Upon the announcement of the settlement, U.S. Attorney for the Eastern District of Pennsylvania William M. McSwain stated that “Too much rehabilitation therapy can actually harm patients, just like giving them too many pills or too much medicine. And, of course, it harms taxpayers who foot the bill for unnecessary treatment.” McSwain also thanked whistleblowers Krauss and White “for their role in bringing this alleged scheme to light.”   

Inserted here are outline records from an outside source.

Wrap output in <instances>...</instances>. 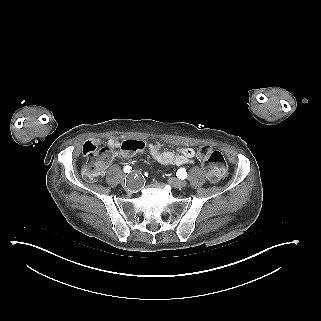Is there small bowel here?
Returning a JSON list of instances; mask_svg holds the SVG:
<instances>
[{
  "label": "small bowel",
  "instance_id": "1",
  "mask_svg": "<svg viewBox=\"0 0 321 321\" xmlns=\"http://www.w3.org/2000/svg\"><path fill=\"white\" fill-rule=\"evenodd\" d=\"M100 144L105 145L101 149V152L104 155V160L98 172L91 179L103 176L106 168L112 163L113 160L119 159V158H126L130 156V154H127L121 150V143L118 140L113 138L89 139L83 145V152L87 151L88 149L96 150L97 146ZM148 153L152 160H155L164 165H177V166L191 164L194 162V159L197 156V153L192 148H179L175 152H171V151L162 150L159 144H150L148 146Z\"/></svg>",
  "mask_w": 321,
  "mask_h": 321
}]
</instances>
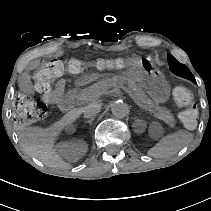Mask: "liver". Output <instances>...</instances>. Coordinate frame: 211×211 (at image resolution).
Segmentation results:
<instances>
[{
	"mask_svg": "<svg viewBox=\"0 0 211 211\" xmlns=\"http://www.w3.org/2000/svg\"><path fill=\"white\" fill-rule=\"evenodd\" d=\"M74 120L75 117L70 116L68 113L47 129L40 127L27 128L22 124H15L14 128L17 130L21 146L28 155L41 160L49 167L68 169L69 165L52 150V146L59 131Z\"/></svg>",
	"mask_w": 211,
	"mask_h": 211,
	"instance_id": "obj_1",
	"label": "liver"
}]
</instances>
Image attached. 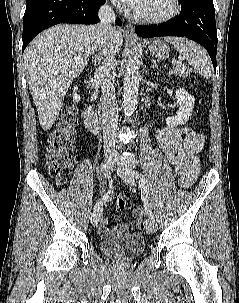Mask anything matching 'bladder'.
Segmentation results:
<instances>
[{
	"mask_svg": "<svg viewBox=\"0 0 239 303\" xmlns=\"http://www.w3.org/2000/svg\"><path fill=\"white\" fill-rule=\"evenodd\" d=\"M99 248L106 257L131 261L144 251L145 244L139 233H126L114 239L102 240Z\"/></svg>",
	"mask_w": 239,
	"mask_h": 303,
	"instance_id": "bladder-1",
	"label": "bladder"
}]
</instances>
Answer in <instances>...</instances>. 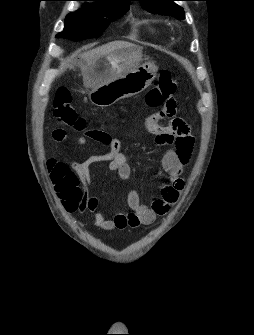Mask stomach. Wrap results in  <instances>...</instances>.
I'll list each match as a JSON object with an SVG mask.
<instances>
[{
  "label": "stomach",
  "instance_id": "1",
  "mask_svg": "<svg viewBox=\"0 0 254 335\" xmlns=\"http://www.w3.org/2000/svg\"><path fill=\"white\" fill-rule=\"evenodd\" d=\"M141 53L138 46L123 47L91 66L85 80L91 89L89 99L92 104L107 107L151 85L158 68L152 63L141 65Z\"/></svg>",
  "mask_w": 254,
  "mask_h": 335
}]
</instances>
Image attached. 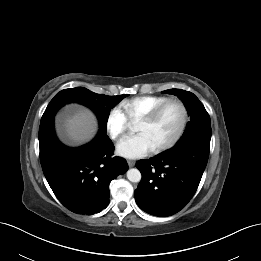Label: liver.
<instances>
[{"instance_id": "obj_1", "label": "liver", "mask_w": 261, "mask_h": 261, "mask_svg": "<svg viewBox=\"0 0 261 261\" xmlns=\"http://www.w3.org/2000/svg\"><path fill=\"white\" fill-rule=\"evenodd\" d=\"M65 127L70 140L83 143L90 140L96 133L97 121L91 111L82 109L67 120Z\"/></svg>"}]
</instances>
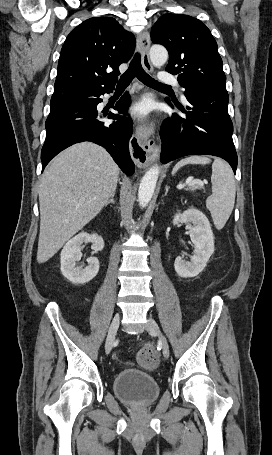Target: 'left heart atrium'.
Masks as SVG:
<instances>
[{
    "label": "left heart atrium",
    "mask_w": 272,
    "mask_h": 455,
    "mask_svg": "<svg viewBox=\"0 0 272 455\" xmlns=\"http://www.w3.org/2000/svg\"><path fill=\"white\" fill-rule=\"evenodd\" d=\"M149 111L150 104L147 101H142L134 106L132 113L136 116L142 117L148 114Z\"/></svg>",
    "instance_id": "1"
}]
</instances>
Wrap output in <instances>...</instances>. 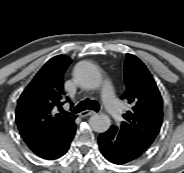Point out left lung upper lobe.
Here are the masks:
<instances>
[{
  "mask_svg": "<svg viewBox=\"0 0 184 173\" xmlns=\"http://www.w3.org/2000/svg\"><path fill=\"white\" fill-rule=\"evenodd\" d=\"M126 90L122 99L131 109L117 127L146 151L158 135L163 120V102L157 85L143 62L132 54L124 65Z\"/></svg>",
  "mask_w": 184,
  "mask_h": 173,
  "instance_id": "obj_1",
  "label": "left lung upper lobe"
}]
</instances>
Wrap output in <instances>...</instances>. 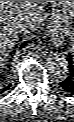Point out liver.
I'll return each instance as SVG.
<instances>
[{"label": "liver", "mask_w": 74, "mask_h": 122, "mask_svg": "<svg viewBox=\"0 0 74 122\" xmlns=\"http://www.w3.org/2000/svg\"><path fill=\"white\" fill-rule=\"evenodd\" d=\"M53 1H0V61H4L20 33L35 31L44 20L43 5ZM24 24L19 30L18 25Z\"/></svg>", "instance_id": "obj_1"}]
</instances>
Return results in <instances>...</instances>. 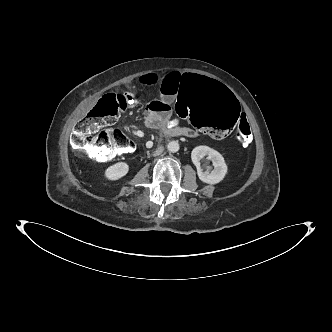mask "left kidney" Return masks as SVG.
<instances>
[{"label":"left kidney","mask_w":332,"mask_h":332,"mask_svg":"<svg viewBox=\"0 0 332 332\" xmlns=\"http://www.w3.org/2000/svg\"><path fill=\"white\" fill-rule=\"evenodd\" d=\"M205 156H207L208 160L212 161L214 166L213 170H211V166L205 165V171L201 167V161ZM191 159L197 168L199 179L204 183L217 184L224 179L227 173V164L223 156L218 151L208 146L200 145L195 147L192 150Z\"/></svg>","instance_id":"5707ae66"}]
</instances>
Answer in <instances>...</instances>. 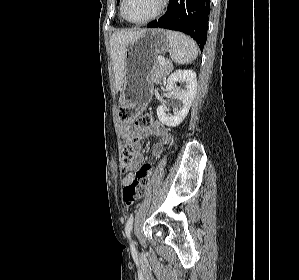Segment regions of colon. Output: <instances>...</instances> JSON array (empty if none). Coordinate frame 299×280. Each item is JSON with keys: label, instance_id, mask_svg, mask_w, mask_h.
I'll return each instance as SVG.
<instances>
[{"label": "colon", "instance_id": "5ec220e1", "mask_svg": "<svg viewBox=\"0 0 299 280\" xmlns=\"http://www.w3.org/2000/svg\"><path fill=\"white\" fill-rule=\"evenodd\" d=\"M152 119L153 118L150 115H143L138 118L135 125L132 126L133 133H146L145 127L151 123ZM134 142L135 140L133 138H128L125 142L122 151L124 164L130 162L133 157ZM151 172V163L145 162L138 167L135 179L126 184L123 189V200L126 205L130 206L141 200L145 194Z\"/></svg>", "mask_w": 299, "mask_h": 280}]
</instances>
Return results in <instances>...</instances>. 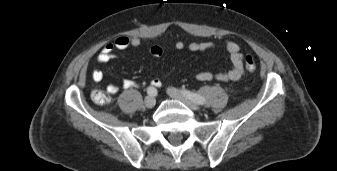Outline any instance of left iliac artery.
<instances>
[{"mask_svg":"<svg viewBox=\"0 0 337 171\" xmlns=\"http://www.w3.org/2000/svg\"><path fill=\"white\" fill-rule=\"evenodd\" d=\"M183 93L193 102L197 103V104H204L205 103V99L200 96L199 94L184 90Z\"/></svg>","mask_w":337,"mask_h":171,"instance_id":"left-iliac-artery-1","label":"left iliac artery"}]
</instances>
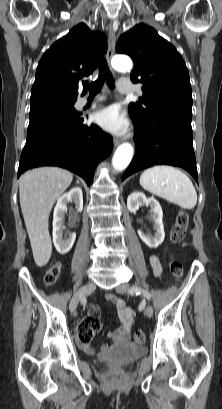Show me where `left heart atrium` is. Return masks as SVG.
Wrapping results in <instances>:
<instances>
[{
	"instance_id": "39dd6f15",
	"label": "left heart atrium",
	"mask_w": 222,
	"mask_h": 409,
	"mask_svg": "<svg viewBox=\"0 0 222 409\" xmlns=\"http://www.w3.org/2000/svg\"><path fill=\"white\" fill-rule=\"evenodd\" d=\"M93 120L101 128L113 134H123L127 130V121L115 106L96 112Z\"/></svg>"
}]
</instances>
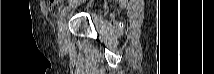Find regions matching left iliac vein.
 <instances>
[{
  "mask_svg": "<svg viewBox=\"0 0 214 74\" xmlns=\"http://www.w3.org/2000/svg\"><path fill=\"white\" fill-rule=\"evenodd\" d=\"M65 30H66V24H65V17L62 18V20L58 23V42L59 44H64L65 42Z\"/></svg>",
  "mask_w": 214,
  "mask_h": 74,
  "instance_id": "left-iliac-vein-1",
  "label": "left iliac vein"
}]
</instances>
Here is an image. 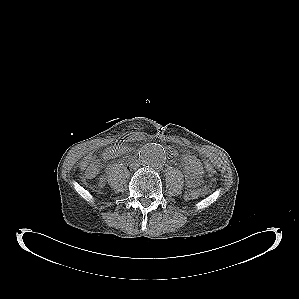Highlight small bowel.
Instances as JSON below:
<instances>
[{
	"label": "small bowel",
	"instance_id": "1",
	"mask_svg": "<svg viewBox=\"0 0 299 299\" xmlns=\"http://www.w3.org/2000/svg\"><path fill=\"white\" fill-rule=\"evenodd\" d=\"M131 151V148L120 146V145H114L108 147L104 151V158L106 159H114L116 157H119L123 154H126ZM202 178V174H196L188 169H185V179L186 183L189 187H196L199 185Z\"/></svg>",
	"mask_w": 299,
	"mask_h": 299
}]
</instances>
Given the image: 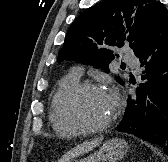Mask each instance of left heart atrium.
Here are the masks:
<instances>
[{"instance_id":"39dd6f15","label":"left heart atrium","mask_w":168,"mask_h":162,"mask_svg":"<svg viewBox=\"0 0 168 162\" xmlns=\"http://www.w3.org/2000/svg\"><path fill=\"white\" fill-rule=\"evenodd\" d=\"M109 98H110L113 106H115V104H116V97L114 95H109Z\"/></svg>"}]
</instances>
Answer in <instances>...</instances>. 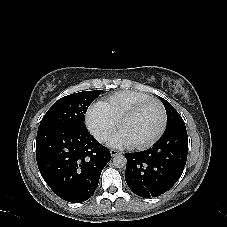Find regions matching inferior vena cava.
<instances>
[{
    "mask_svg": "<svg viewBox=\"0 0 227 227\" xmlns=\"http://www.w3.org/2000/svg\"><path fill=\"white\" fill-rule=\"evenodd\" d=\"M96 139H97L98 142L103 143V142L107 141L108 136L104 133H100V134L96 135Z\"/></svg>",
    "mask_w": 227,
    "mask_h": 227,
    "instance_id": "obj_1",
    "label": "inferior vena cava"
}]
</instances>
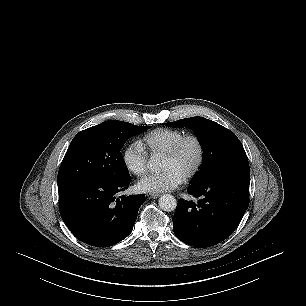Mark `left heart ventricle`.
<instances>
[{
  "instance_id": "left-heart-ventricle-1",
  "label": "left heart ventricle",
  "mask_w": 306,
  "mask_h": 306,
  "mask_svg": "<svg viewBox=\"0 0 306 306\" xmlns=\"http://www.w3.org/2000/svg\"><path fill=\"white\" fill-rule=\"evenodd\" d=\"M198 157V149L193 141H187L173 158H162L163 170L173 169L183 178L193 169Z\"/></svg>"
}]
</instances>
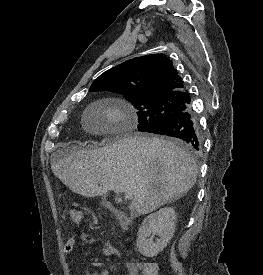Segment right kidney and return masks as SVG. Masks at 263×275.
Instances as JSON below:
<instances>
[{
    "label": "right kidney",
    "instance_id": "ca27d5eb",
    "mask_svg": "<svg viewBox=\"0 0 263 275\" xmlns=\"http://www.w3.org/2000/svg\"><path fill=\"white\" fill-rule=\"evenodd\" d=\"M175 211L165 207L148 215L138 231L137 248L146 257H154L167 246L175 232ZM159 238L154 242L153 238Z\"/></svg>",
    "mask_w": 263,
    "mask_h": 275
}]
</instances>
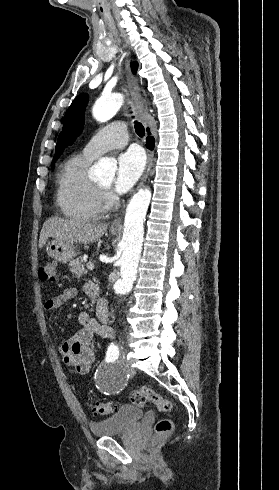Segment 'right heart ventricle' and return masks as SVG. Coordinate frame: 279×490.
Listing matches in <instances>:
<instances>
[{"instance_id": "1", "label": "right heart ventricle", "mask_w": 279, "mask_h": 490, "mask_svg": "<svg viewBox=\"0 0 279 490\" xmlns=\"http://www.w3.org/2000/svg\"><path fill=\"white\" fill-rule=\"evenodd\" d=\"M91 161L92 159L80 154L68 159L61 168L57 201L67 219L85 222L100 214V190L87 176Z\"/></svg>"}]
</instances>
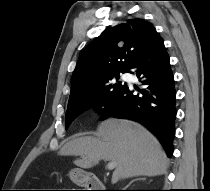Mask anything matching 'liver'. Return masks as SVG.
I'll use <instances>...</instances> for the list:
<instances>
[{
	"label": "liver",
	"instance_id": "obj_1",
	"mask_svg": "<svg viewBox=\"0 0 210 191\" xmlns=\"http://www.w3.org/2000/svg\"><path fill=\"white\" fill-rule=\"evenodd\" d=\"M96 136L74 138L60 154L81 156L74 164L85 169L101 160L116 162L113 183L135 176L162 175L167 170L168 159L160 143L136 122L108 119L98 126Z\"/></svg>",
	"mask_w": 210,
	"mask_h": 191
}]
</instances>
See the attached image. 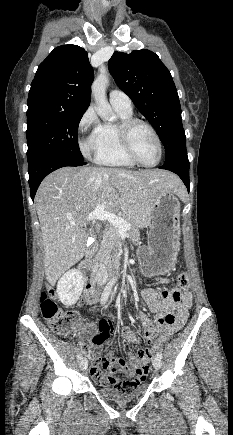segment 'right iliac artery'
I'll return each instance as SVG.
<instances>
[{"instance_id": "right-iliac-artery-1", "label": "right iliac artery", "mask_w": 233, "mask_h": 435, "mask_svg": "<svg viewBox=\"0 0 233 435\" xmlns=\"http://www.w3.org/2000/svg\"><path fill=\"white\" fill-rule=\"evenodd\" d=\"M114 283H115V281L112 280V281H110V282L108 283V285L105 287L104 292L102 293L101 304H104V303L107 301L108 296H109V293H110L111 288H112V286H113ZM77 358H78V359H81V358H82V354L79 353V354L77 355Z\"/></svg>"}]
</instances>
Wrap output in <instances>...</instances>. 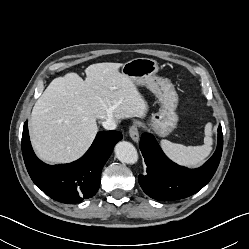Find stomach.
<instances>
[{
  "instance_id": "0dacf381",
  "label": "stomach",
  "mask_w": 249,
  "mask_h": 249,
  "mask_svg": "<svg viewBox=\"0 0 249 249\" xmlns=\"http://www.w3.org/2000/svg\"><path fill=\"white\" fill-rule=\"evenodd\" d=\"M158 70V63L149 58H135L122 66L123 75L134 84L147 87L158 98L160 108L152 114L149 125L157 135L166 137L177 126L178 95L168 79L157 76Z\"/></svg>"
}]
</instances>
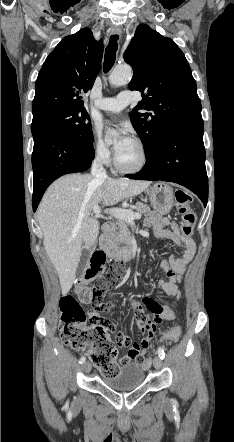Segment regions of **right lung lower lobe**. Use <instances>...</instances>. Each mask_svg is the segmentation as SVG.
Here are the masks:
<instances>
[{
	"label": "right lung lower lobe",
	"mask_w": 234,
	"mask_h": 442,
	"mask_svg": "<svg viewBox=\"0 0 234 442\" xmlns=\"http://www.w3.org/2000/svg\"><path fill=\"white\" fill-rule=\"evenodd\" d=\"M33 138V211H36L45 190L55 179L90 167L94 150L93 141L85 145L57 131H38Z\"/></svg>",
	"instance_id": "1"
}]
</instances>
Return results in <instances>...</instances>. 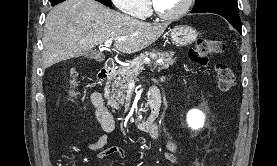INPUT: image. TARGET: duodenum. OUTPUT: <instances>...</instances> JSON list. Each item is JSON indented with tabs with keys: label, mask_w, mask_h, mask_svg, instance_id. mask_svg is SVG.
Returning a JSON list of instances; mask_svg holds the SVG:
<instances>
[{
	"label": "duodenum",
	"mask_w": 277,
	"mask_h": 166,
	"mask_svg": "<svg viewBox=\"0 0 277 166\" xmlns=\"http://www.w3.org/2000/svg\"><path fill=\"white\" fill-rule=\"evenodd\" d=\"M117 65L113 59H108L104 64L103 68L98 74V84L103 88L101 92H97V98L99 102V109L105 116H110V109L112 107L111 102L108 100L107 94L104 90L105 84L113 77L116 71ZM148 105L150 108L149 115L142 121L139 122L138 126L143 131H151L154 127V122L158 116L161 97L157 89H151L148 96Z\"/></svg>",
	"instance_id": "1"
}]
</instances>
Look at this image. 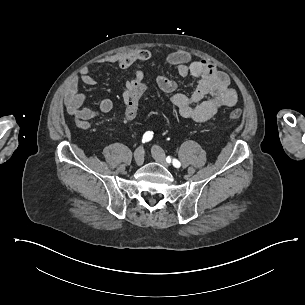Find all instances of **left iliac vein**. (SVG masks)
Instances as JSON below:
<instances>
[{
	"label": "left iliac vein",
	"mask_w": 305,
	"mask_h": 305,
	"mask_svg": "<svg viewBox=\"0 0 305 305\" xmlns=\"http://www.w3.org/2000/svg\"><path fill=\"white\" fill-rule=\"evenodd\" d=\"M152 155L154 159L160 164H162L165 168L170 167V164L166 162L165 152L161 148L159 147L153 148Z\"/></svg>",
	"instance_id": "obj_1"
}]
</instances>
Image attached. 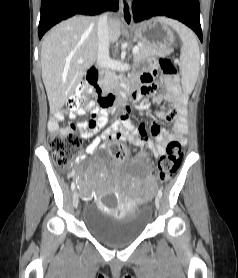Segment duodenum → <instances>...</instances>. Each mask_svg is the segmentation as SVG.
Returning <instances> with one entry per match:
<instances>
[{
    "mask_svg": "<svg viewBox=\"0 0 238 278\" xmlns=\"http://www.w3.org/2000/svg\"><path fill=\"white\" fill-rule=\"evenodd\" d=\"M99 70L97 67H92L88 70L86 80L93 88L98 104L103 108H108L117 105L118 107H126L129 99L125 95H120L114 92L104 90L98 82ZM134 98V95L132 96Z\"/></svg>",
    "mask_w": 238,
    "mask_h": 278,
    "instance_id": "1",
    "label": "duodenum"
}]
</instances>
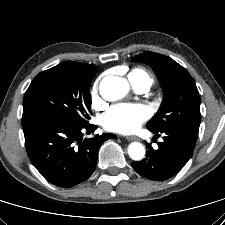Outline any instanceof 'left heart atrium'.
I'll use <instances>...</instances> for the list:
<instances>
[{
  "instance_id": "1",
  "label": "left heart atrium",
  "mask_w": 225,
  "mask_h": 225,
  "mask_svg": "<svg viewBox=\"0 0 225 225\" xmlns=\"http://www.w3.org/2000/svg\"><path fill=\"white\" fill-rule=\"evenodd\" d=\"M150 114V109L143 104H118L102 116V125L108 131L129 134L136 131Z\"/></svg>"
}]
</instances>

The Department of Justice’s Elder Justice and Nursing Home Initiative played an active role in the investigation into the alleged scheme. The DOJ’s Assistant Attorney General, Civil Division, Jody Hunt, said in a statement, “Seniors rely on the Medicare program to provide them with appropriate care, and to ensure that they are treated with dignity and respect.” 

Hunt also made it clear that the DOJ is currently targeting fraud perpetrated by nursing home operators, “The department will not tolerate nursing home operators that put their own economic gain ahead of the needs of their residents, and will continue to hold accountable those operators who bill Medicare for unnecessary rehabilitation services.”